Real Ear Measurement (REM)… It is a starting point, not the end point.
As a practicing audiologist, I have been seeing a lot of discussion about real ear measurements (REM). I agree that it is the only way to directly measure the amplification profile of a hearing aid as it actually performs in a patient's ear. However, I have encountered positions that I believe undermine the broader purpose of hearing healthcare — specifically, the stance that once REM-verified amplification matches the prescriptive targets, the intervention is optimal, and no further adjustment is needed. I believe this is equivalent to a physician saying: We gave you the medication, so there's nothing left to do.
REM is a sound way to confirm that a hearing aid is amplifying sufficiently at impaired frequencies. The concept is straightforward and gives clinicians justifiable confidence in the interventions they recommend. But while it works well for many patients, the resulting sound after REM verification may not be well-received by all of them. When patients report dissatisfaction after REM, further steps are warranted — including additional counseling, amplification adjustments, or reverting to pre-REM settings. This is neither abnormal nor extraordinary; it can be quite common. The reason is simple: whether a sound is appropriate is highly subjective.

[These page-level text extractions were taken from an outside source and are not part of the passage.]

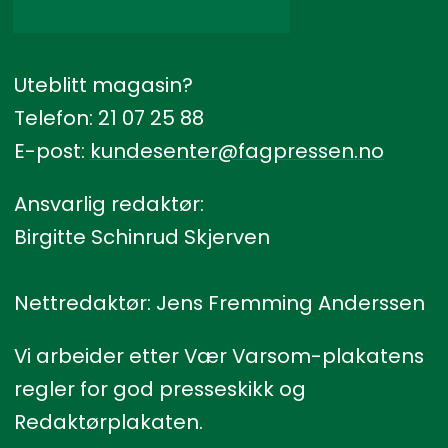
Uteblitt magasin?
Telefon: 21 07 25 88
E-post:
kundesenter@fagpressen.no
Ansvarlig redaktør:
Birgitte Schinrud Skjerven
Nettredaktør: Jens Fremming Anderssen
Vi arbeider etter Vær Varsom-plakatens
regler for god presseskikk og
Redaktørplakaten.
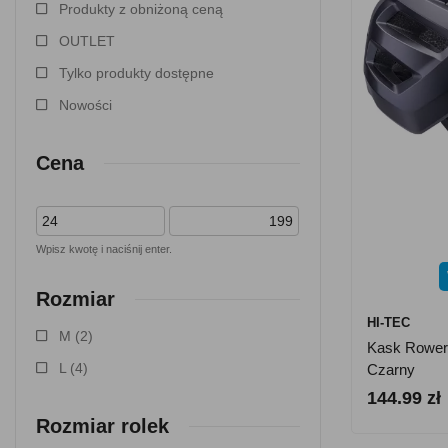
Produkty z obniżoną ceną
OUTLET
Tylko produkty dostępne
Nowości
Cena
Wpisz kwotę i naciśnij enter.
Rozmiar
HI-TEC
M
(2)
Kask Rower
L
(4)
Czarny
144.99 zł
Rozmiar rolek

This is why, if you spend any time in audio engineering or mixing communities, you will hear engineers joke about having to remix their entire project every morning. They finish a session at night with a satisfied grin, and by the next morning, the same work sounds completely off. This happens to award-winning engineers and experienced sound designers alike.
There is also a psychological and evolutionary layer at work. Because the ear functions as a 360-degree sensory radar, it is particularly sensitive to negative changes in the acoustic environment — and what registers as negative is inherently subjective. Combine this with the body's built-in drive to avoid aversive sensation, and negative changes to sound tend to be perceived as worse than they objectively are.
This is why the need for counseling is implied any time we adjust amplification settings, whether that means changing acclimatization targets or REM-derived settings. If a patient cannot adjust to a new setting within the appointment, lower the gain. It is better for a patient to wear hearing aids with slightly less than optimal amplification than to stop wearing them altogether. REM is a starting point, not an endpoint. The goal of hearing healthcare is to keep patients well-informed about their condition and to implement the best possible intervention with the least resistance — because long-term benefit depends on consistent use.
It is also true that the Verifit is a significant capital expense, and verification time is not reimbursed or valued as well as it should be in most practice settings, which means REM is simply not accessible to every clinic. REM should be encouraged across the field, but it should not be used as a standard to condemn practices that have not yet implemented it.